>>>
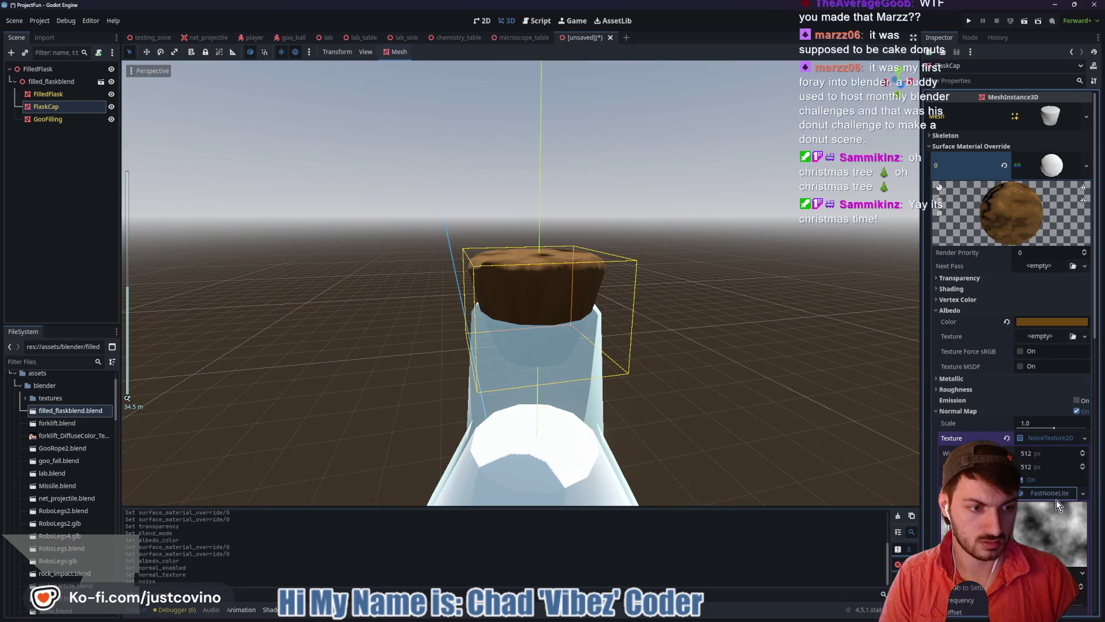
scroll(1056, 499, "down", 3)
left_click(1055, 441)
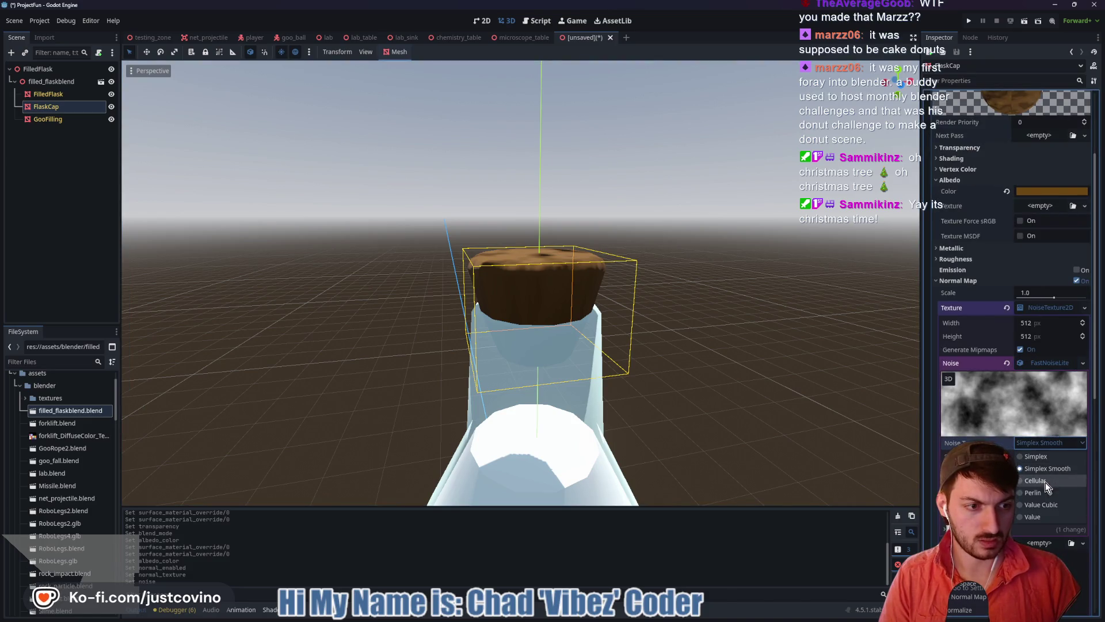
left_click(1045, 481)
left_click(1055, 442)
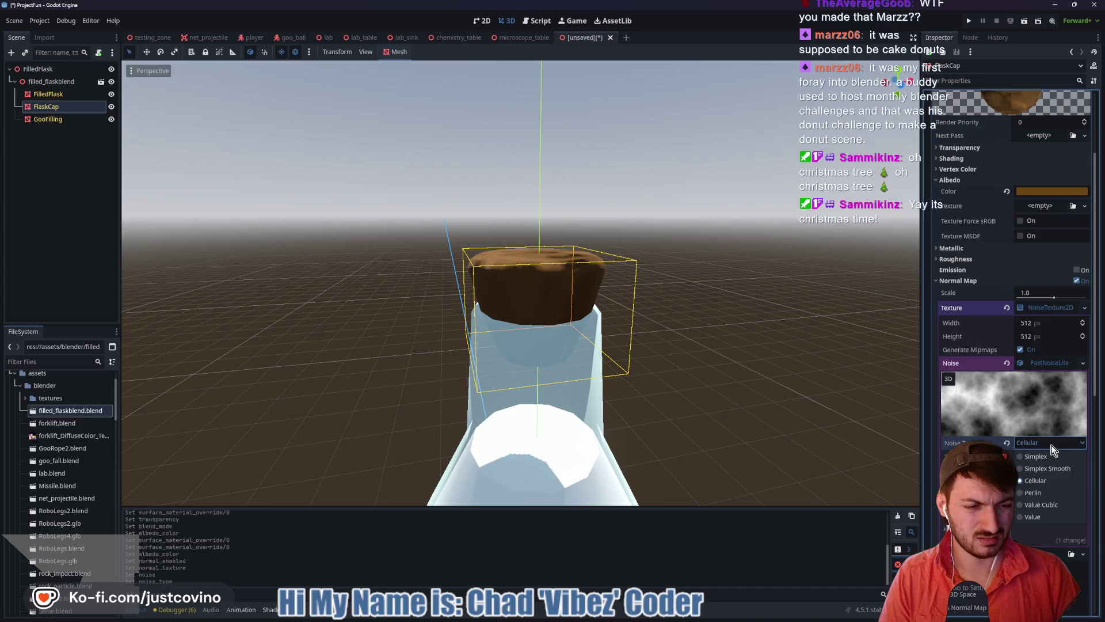
left_click(1049, 509)
left_click(1042, 442)
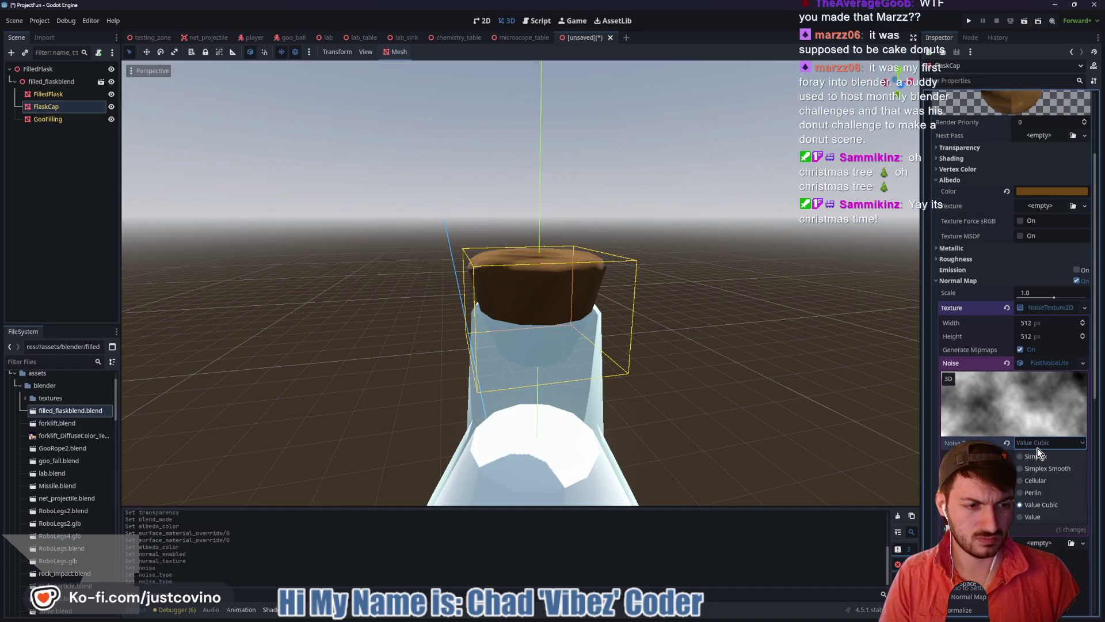
left_click(1041, 492)
left_click(1041, 442)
<<<
Task requirements: Copy out all the data exactly, skipping the pictures.

Written solution:
scroll(1056, 499, "down", 3)
left_click(1055, 441)
left_click(1045, 481)
left_click(1055, 442)
left_click(1049, 509)
left_click(1042, 442)
left_click(1041, 492)
left_click(1041, 442)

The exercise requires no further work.